Work task
Word for word, set down the entries below.

Working data
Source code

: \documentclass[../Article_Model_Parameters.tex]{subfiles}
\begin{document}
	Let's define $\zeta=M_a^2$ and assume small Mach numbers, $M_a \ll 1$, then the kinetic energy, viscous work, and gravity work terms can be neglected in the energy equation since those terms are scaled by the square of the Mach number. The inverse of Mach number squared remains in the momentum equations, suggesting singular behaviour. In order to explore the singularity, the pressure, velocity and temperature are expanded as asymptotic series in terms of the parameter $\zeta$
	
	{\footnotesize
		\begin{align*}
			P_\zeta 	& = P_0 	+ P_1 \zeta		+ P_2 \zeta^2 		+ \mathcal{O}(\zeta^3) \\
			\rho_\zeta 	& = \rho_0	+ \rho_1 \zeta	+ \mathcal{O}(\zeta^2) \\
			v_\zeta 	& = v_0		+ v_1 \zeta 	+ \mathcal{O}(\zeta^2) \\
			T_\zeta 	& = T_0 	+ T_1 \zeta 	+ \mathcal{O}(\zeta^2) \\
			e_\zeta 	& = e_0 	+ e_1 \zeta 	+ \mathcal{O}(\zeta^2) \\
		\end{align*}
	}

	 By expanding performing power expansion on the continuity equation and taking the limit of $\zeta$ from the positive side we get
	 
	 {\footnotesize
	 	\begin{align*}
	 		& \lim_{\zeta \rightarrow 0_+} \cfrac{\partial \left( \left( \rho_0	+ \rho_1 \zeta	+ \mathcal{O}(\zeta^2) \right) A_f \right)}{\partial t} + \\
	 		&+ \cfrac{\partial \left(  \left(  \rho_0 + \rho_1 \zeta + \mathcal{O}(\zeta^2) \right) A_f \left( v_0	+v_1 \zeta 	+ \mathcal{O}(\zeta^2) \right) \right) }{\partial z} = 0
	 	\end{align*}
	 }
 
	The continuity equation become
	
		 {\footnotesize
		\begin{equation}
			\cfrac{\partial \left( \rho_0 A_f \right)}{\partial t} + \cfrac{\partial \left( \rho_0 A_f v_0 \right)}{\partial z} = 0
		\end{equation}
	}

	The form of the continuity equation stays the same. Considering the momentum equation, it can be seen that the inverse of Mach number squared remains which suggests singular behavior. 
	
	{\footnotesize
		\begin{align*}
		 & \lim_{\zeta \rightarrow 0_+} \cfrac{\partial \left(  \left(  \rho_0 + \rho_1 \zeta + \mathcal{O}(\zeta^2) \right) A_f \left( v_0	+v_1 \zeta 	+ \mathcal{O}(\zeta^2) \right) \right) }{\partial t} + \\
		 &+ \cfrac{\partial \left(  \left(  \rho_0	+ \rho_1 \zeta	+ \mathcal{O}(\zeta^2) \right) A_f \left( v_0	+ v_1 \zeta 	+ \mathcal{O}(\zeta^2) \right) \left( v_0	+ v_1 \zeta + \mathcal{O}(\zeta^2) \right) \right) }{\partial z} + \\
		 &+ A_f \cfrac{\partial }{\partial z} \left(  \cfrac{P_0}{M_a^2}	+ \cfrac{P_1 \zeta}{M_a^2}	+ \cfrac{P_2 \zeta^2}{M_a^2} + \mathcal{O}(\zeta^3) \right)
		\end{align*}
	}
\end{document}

Answer area
Source code

: \documentclass[../Article_Model_Parameters.tex]{subfiles}
\begin{document}
	Let's define $\zeta=M_a^2$ and assume small Mach numbers, $M_a \ll 1$, then the kinetic energy, viscous work, and gravity work terms can be neglected in the energy equation since those terms are scaled by the square of the Mach number. The inverse of Mach number squared remains in the momentum equations, suggesting singular behaviour. In order to explore the singularity, the pressure, velocity and temperature are expanded as asymptotic series in terms of the parameter $\zeta$
	
	{\footnotesize
		\begin{align*}
			P_\zeta 	& = P_0 	+ P_1 \zeta		+ P_2 \zeta^2 		+ \mathcal{O}(\zeta^3) \\
			\rho_\zeta 	& = \rho_0	+ \rho_1 \zeta	+ \mathcal{O}(\zeta^2) \\
			v_\zeta 	& = v_0		+ v_1 \zeta 	+ \mathcal{O}(\zeta^2) \\
			T_\zeta 	& = T_0 	+ T_1 \zeta 	+ \mathcal{O}(\zeta^2) \\
			e_\zeta 	& = e_0 	+ e_1 \zeta 	+ \mathcal{O}(\zeta^2) \\
		\end{align*}
	}

	 By expanding performing power expansion on the continuity equation and taking the limit of $\zeta$ from the positive side we get
	 
	 {\footnotesize
	 	\begin{align*}
	 		& \lim_{\zeta \rightarrow 0_+} \cfrac{\partial \left( \left( \rho_0	+ \rho_1 \zeta	+ \mathcal{O}(\zeta^2) \right) A_f \right)}{\partial t} + \\
	 		&+ \cfrac{\partial \left(  \left(  \rho_0 + \rho_1 \zeta + \mathcal{O}(\zeta^2) \right) A_f \left( v_0	+v_1 \zeta 	+ \mathcal{O}(\zeta^2) \right) \right) }{\partial z} = 0
	 	\end{align*}
	 }
 
	The continuity equation become
	
		 {\footnotesize
		\begin{equation}
			\cfrac{\partial \left( \rho_0 A_f \right)}{\partial t} + \cfrac{\partial \left( \rho_0 A_f v_0 \right)}{\partial z} = 0
		\end{equation}
	}

	The form of the continuity equation stays the same. Considering the momentum equation, it can be seen that the inverse of Mach number squared remains which suggests singular behavior. 
	
	{\footnotesize
		\begin{align*}
		 & \lim_{\zeta \rightarrow 0_+} \cfrac{\partial \left(  \left(  \rho_0 + \rho_1 \zeta + \mathcal{O}(\zeta^2) \right) A_f \left( v_0	+v_1 \zeta 	+ \mathcal{O}(\zeta^2) \right) \right) }{\partial t} + \\
		 &+ \cfrac{\partial \left(  \left(  \rho_0	+ \rho_1 \zeta	+ \mathcal{O}(\zeta^2) \right) A_f \left( v_0	+ v_1 \zeta 	+ \mathcal{O}(\zeta^2) \right) \left( v_0	+ v_1 \zeta + \mathcal{O}(\zeta^2) \right) \right) }{\partial z} + \\
		 &+ A_f \cfrac{\partial }{\partial z} \left(  \cfrac{P_0}{M_a^2}	+ \cfrac{P_1 \zeta}{M_a^2}	+ \cfrac{P_2 \zeta^2}{M_a^2} + \mathcal{O}(\zeta^3) \right)
		\end{align*}
	}
\end{document}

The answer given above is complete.